The expected behaviour during the login process should have been:
Object Response Headers:
Set-Cookie: __RequestVerificationToken_L1ZQQw2=UPu_WgLN1ghfOjvCZ6aeNh0tDZ0hCFDCwuoYdTzKgSs2CzFum9IrenXmHwC4f3sVOY9_FRnBKycotMERqHgPiBCZYTM1; path=/; secure; HttpOnly
Redirect request – Request Headers:
Cookie: PaymentControls=cicunba0ugh55rxetjl2nq1f; ASP.NET_SessionId=; LanguageSelected_ _bazic444=en-US; __RequestVerificationToken_L1ZQQw2=UPu_WgLN1ghfOjvCZ6aeNh0tDZ0hCFDCwuoYdTzKgSs2CzFum9IrenXmHwC4f3sVOY9_FRnBKycotMERqHgPiBCZYTM1; lbs=!GV5Yy2cYv344wI3jE2oBe50eA+UGWA7f1BrBpP1NpuVLAb5+l/HGywXuPGP8jH4Jvi5oATYegQPYvPfoYCC8QLS9hoyHNDvkUgT1WGs=; authenKey=87aa4032-eb2e-48dd-94f5-1eddd7f8fd7e__RequestVerificationToken=NVPpYEQI4QH3M6ptiv6j0Yip0sj1J8N3FOmVp5ccvGlEHNlDH7ch7mJH3HKCkNFCcw6BiiHMQmJ7jvlnte6dll_cQ0g1
The headers returned a different cookie in all the failed runs:
Object Response Headers:
Set-Cookie: __RequestVerificationToken_L1ZQQw2=oZZNrVVzP2wnKBv6S65T7PneIwFOpdHM6rlqOV5DGtRFnqbR6Tq6vTp044S-6Cr6D2Nq9ppLydN8rZgC6PsLRjci3D41; path=/; secure; HttpOnly
Redirect request – Request Headers:
Cookie: PaymentControls=iizurivzwp5kfpsmlfe0dtfe; ASP.NET_SessionId=; LanguageSelected_ _bazic444=en-US; __RequestVerificationToken_L1ZQQw2=oZZNrVVzP2wnKBv6S65T7PneIwFOpdHM6rlqOV5DGtRFnqbR6Tq6vTp044S-6Cr6D2Nq9ppLydN8rZgC6PsLRjci3D41; lbs=!Sjt/ICv7N73ll2cEn+fedyiDBMRN93qVClPmEFjwEdROa9LUXiiJ66ZTlVf0XR9U/GY9m/LOL4l19TP+DMSHTgr4GEkqc6YSzPzahxk=UserName=*******************&Password=***********&OldPassword=&NewPassword=&ConfirmPassword=&__RequestVerificationToken=Z-4ET7RU0ug-izi2FnMKpKE7Q0L2u-JfLrAKtuBy_JVGsL1GoLw07U2_mbgfuQpINqJFXBjDebDmCFVj8R7H3ho09Ow1
We were able to identify what was causing the failure by correlating the header information with data from the failed tests. The user requests were being redirected to the wrong server, which caused a mismatch in the cookie values.
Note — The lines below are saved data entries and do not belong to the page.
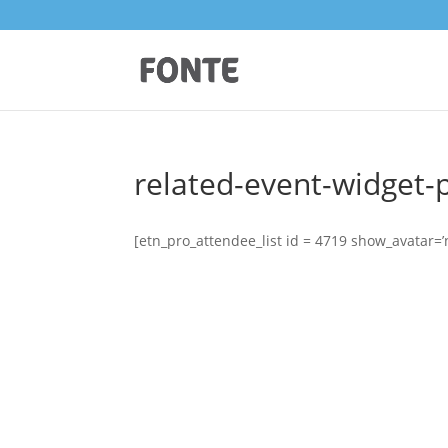
related-event-widget-
[etn_pro_attendee_list id = 4719 show_avatar=’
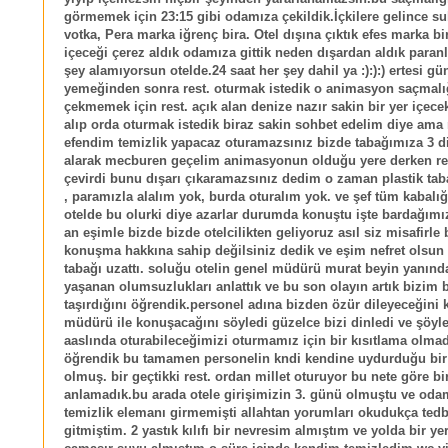
görmemek için 23:15 gibi odamıza çekildik.İçkilere gelince su
votka, Pera marka iğrenç bira. Otel dışına çıktık efes marka bir
içeceği çerez aldık odamıza gittik neden dışardan aldık paranl
şey alamıyorsun otelde.24 saat her şey dahil ya :):):) ertesi g
yemeğinden sonra rest. oturmak istedik o animasyon saçmalı
çekmemek için rest. açık alan denize nazır sakin bir yer içece
alıp orda oturmak istedik biraz sakin sohbet edelim diye ama
efendim temizlik yapacaz oturamazsınız bizde tabağımıza 3 d
alarak mecburen geçelim animasyonun olduğu yere derken rest
çevirdi bunu dışarı çıkaramazsınız dedim o zaman plastik tab
, paramızla alalım yok, burda oturalım yok. ve şef tüm kabalığ
otelde bu olurki diye azarlar durumda konuştu işte bardağımız
an eşimle bizde bizde otelcilikten geliyoruz asıl siz misafirle 
konuşma hakkına sahip değilsiniz dedik ve eşim nefret olsun
tabağı uzattı. soluğu otelin genel müdürü murat beyin yanınd
yaşanan olumsuzlukları anlattık ve bu son olayın artık bizim 
taşırdığını öğrendik.personel adına bizden özür dileyeceğini 
müdürü ile konuşacağını söyledi güzelce bizi dinledi ve şöylek
aaslında oturabileceğimizi oturmamız için bir kısıtlama olma
öğrendik bu tamamen personelin kndi kendine uydurduğu bi
olmuş. bir geçtikki rest. ordan millet oturuyor bu nete göre bi
anlamadık.bu arada otele girişimizin 3. günü olmuştu ve odam
temizlik elemanı girmemişti allahtan yorumları okudukça tedbi
gitmiştim. 2 yastık kılıfı bir nevresim almıştım ve yolda bir y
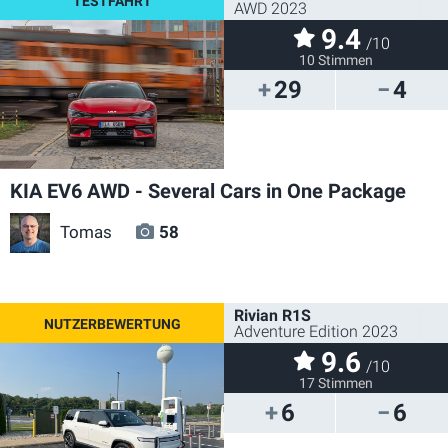
AWD 2023
9.4
/10
10 Stimmen
29
4
KIA EV6 AWD - Several Cars in One Package
Tomas
58
Rivian R1S
Adventure Edition 2023
9.6
/10
17 Stimmen
6
6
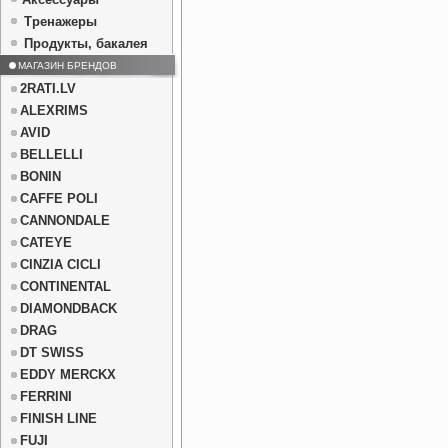
Тренажеры
Продукты, бакалея
МАГАЗИН БРЕНДОВ
2RATI.LV
ALEXRIMS
AVID
BELLELLI
BONIN
CAFFE POLI
CANNONDALE
CATEYE
CINZIA CICLI
CONTINENTAL
DIAMONDBACK
DRAG
DT SWISS
EDDY MERCKX
FERRINI
FINISH LINE
FUJI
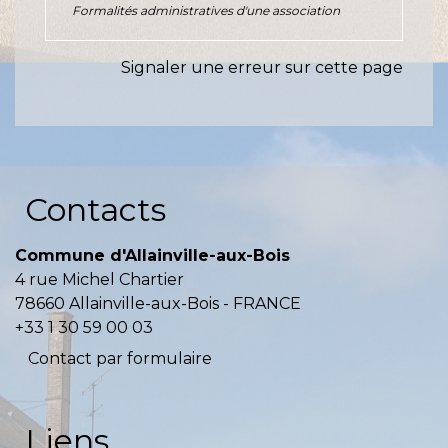
Formalités administratives d'une association
Signaler une erreur sur cette page
Contacts
Commune d'Allainville-aux-Bois
4 rue Michel Chartier
78660 Allainville-aux-Bois - FRANCE
+33 1 30 59 00 03
Contact par formulaire
Liens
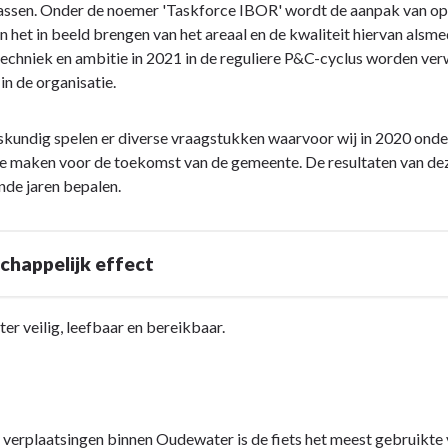
ssen. Onder de noemer 'Taskforce IBOR' wordt de aanpak van open
n het in beeld brengen van het areaal en de kwaliteit hiervan alsm
echniek en ambitie in 2021 in de reguliere P&C-cyclus worden ver
in de organisatie.
kundig spelen er diverse vraagstukken waarvoor wij in 2020 onde
e maken voor de toekomst van de gemeente. De resultaten van de
de jaren bepalen.
happelijk effect
r veilig, leefbaar en bereikbaar.
 verplaatsingen binnen Oudewater is de fiets het meest gebruikte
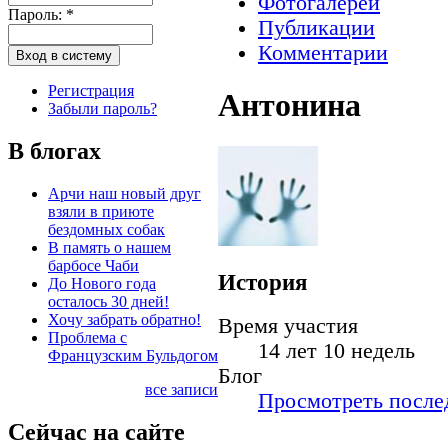
Фотогалереи
Пароль:
*
Публикации
Комментарии
Регистрация
Антонина
Забыли пароль?
В блогах
Арчи наш новый друг
взяли в приюте
бездомных собак
В память о нашем
барбосе Чаби
История
До Нового года
осталось 30 дней!
Хочу забрать обратно!
Время участия
Проблема с
14 лет 10 недель
Французским Бульдогом
Блог
все записи
Просмотреть послед
Сейчас на сайте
The customer was using multiple datacenters to handle traffic with Akamai providing load balancing. When the user traffic hits a single datacenter, Akamai does not use load balancing for the traffic and the cookie is mapped to the same datacenter, resulting is a successful login process. However, when multiple datacenters come into play, Akamai load balancers redirect the traffic to different data centers, thereby creating a new session with a new cookie which is then mapped randomly. This could be the result of not enabling persistence at the CDN level, so the traffic ends up being distributed to the wrong datacenter, thus breaking the connection.
This was an intermittent issue, but it had a real end-user impact which had gone unnoticed until the Catchpoint tests triggered the alerts. The test data provided visibility into the root cause, which the customer forwarded to their CDN team to get the issue addressed.
Web applications are built on distributed systems. Complex parts work together to form a fully functional application, and each component has its own set of variables that can impact performance. Measuring just load time, downtime, and availability is not ideal, because this data is not comprehensive enough and will leave you searching for answers in case of a performance issue.
You need to have visibility at every point in the delivery chain; root cause analysis becomes extremely difficult without it. To quickly resolve an issue, you must have the right data from the right perspectives, and this is only possible when performance is tracked at all levels of the application, including third-party vendors like CDNs.